The fundamental issue here concerns the complexity of the entire proposition itself, as the numbers are so huge as not to be susceptible to reasonable inquiry. This has previously been termed the "catastrophe of complexity," and raises the issue of whether reductionism has gone too far. Not everything is computable, particularly as the conditions are in constant flux. This was the topic of Laughlin and Pines in their conclusion that reductionism has reached its limit (1). The bottom line to me is simply that we must restrain our insistence on knowing everything and always. IMPOSSIBLE.
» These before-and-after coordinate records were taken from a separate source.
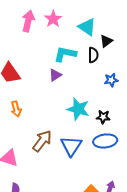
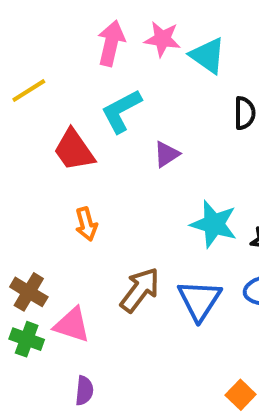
pink star: (53, 19) -> (162, 39), turned -30
cyan triangle: (87, 27) -> (208, 56), moved
cyan L-shape: (65, 54) -> (121, 111), moved, turned -40

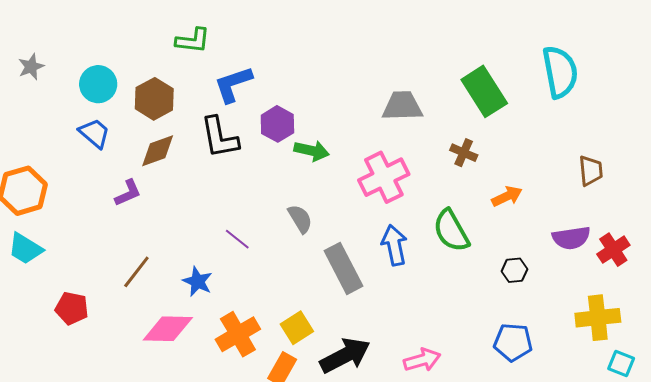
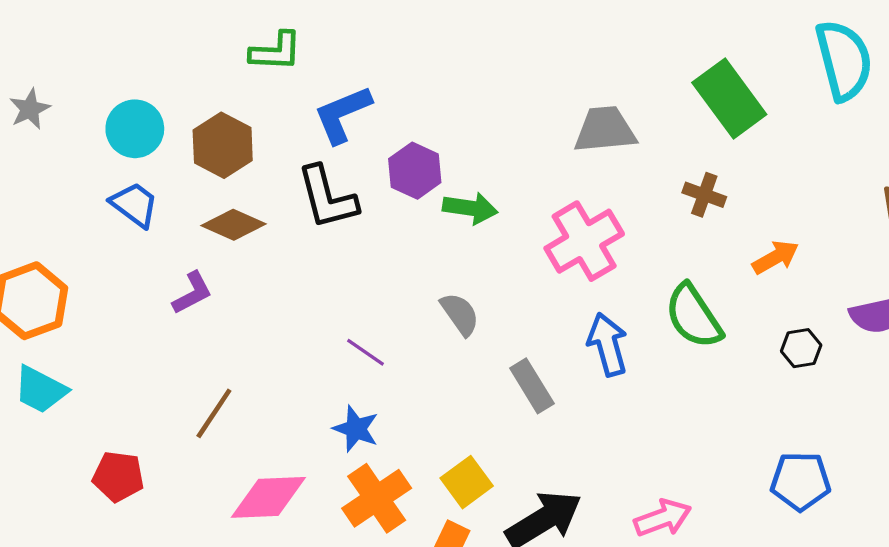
brown diamond: (158, 151) -> (233, 225), turned 48
gray rectangle: (343, 268) -> (532, 386), size x0.7
black hexagon: (514, 270) -> (801, 348), moved
blue star: (198, 281) -> (356, 429), moved

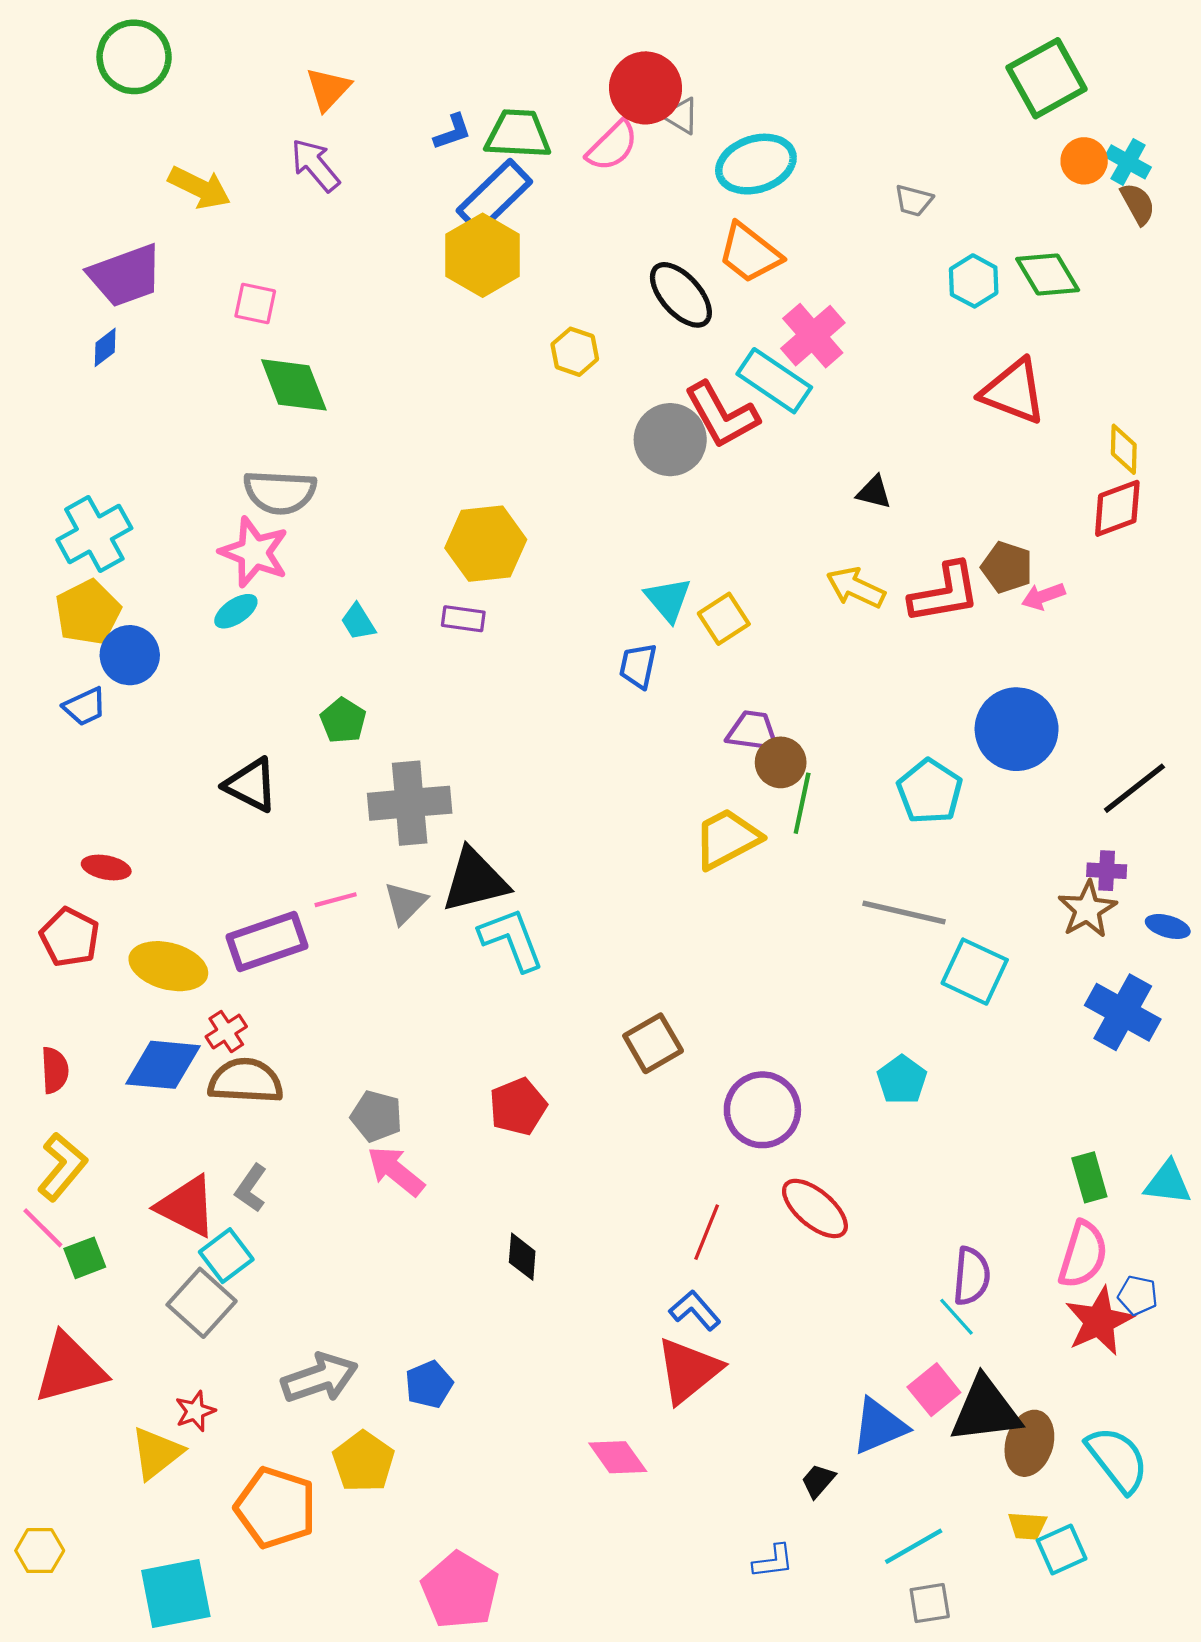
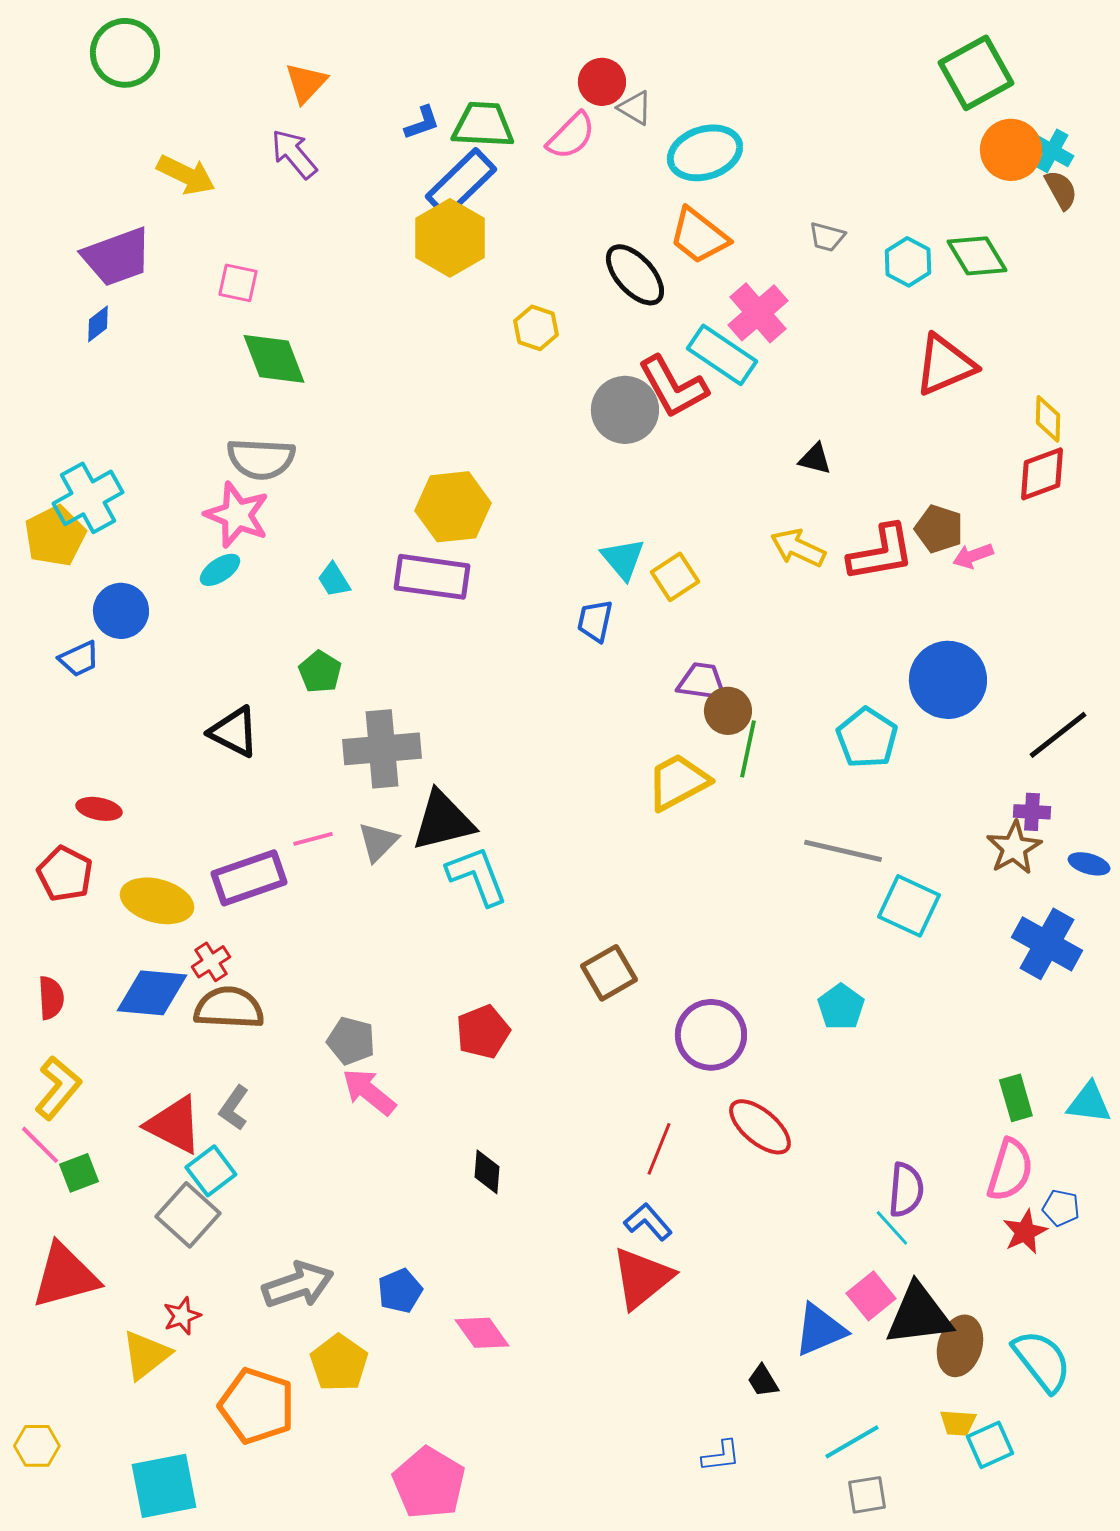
red circle: (646, 88) -> (602, 82), size x0.7
orange circle: (1084, 161) -> (1011, 150), size x1.4
gray trapezoid: (914, 201) -> (827, 237), moved
red triangle: (1013, 391) -> (945, 365), turned -44
yellow pentagon: (88, 612) -> (55, 536), moved
purple rectangle: (463, 619) -> (432, 577), size x1.8
red star: (1099, 1321) -> (1025, 1232), size x0.7
pink diamond: (618, 1457) -> (482, 1333), moved
black trapezoid: (818, 1481) -> (763, 1381), turned -72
Those charged with the responsibility for judicious expenditure of the public treasury must beware of appropriate allocation of societal resources to projects of such daunting complexity.

For me, the issue achieves even greater un-doabity because of the central role played in all things human by the vagaries of human behavior. All the king's computers are inept as behavior is excluded in our search for universal knowledge.

Modesty in an essential ingredient in progress.

REFERENCE:

Laughlin, R. Pines, D.Theory of Everything PNAS 1999, 97:28-31.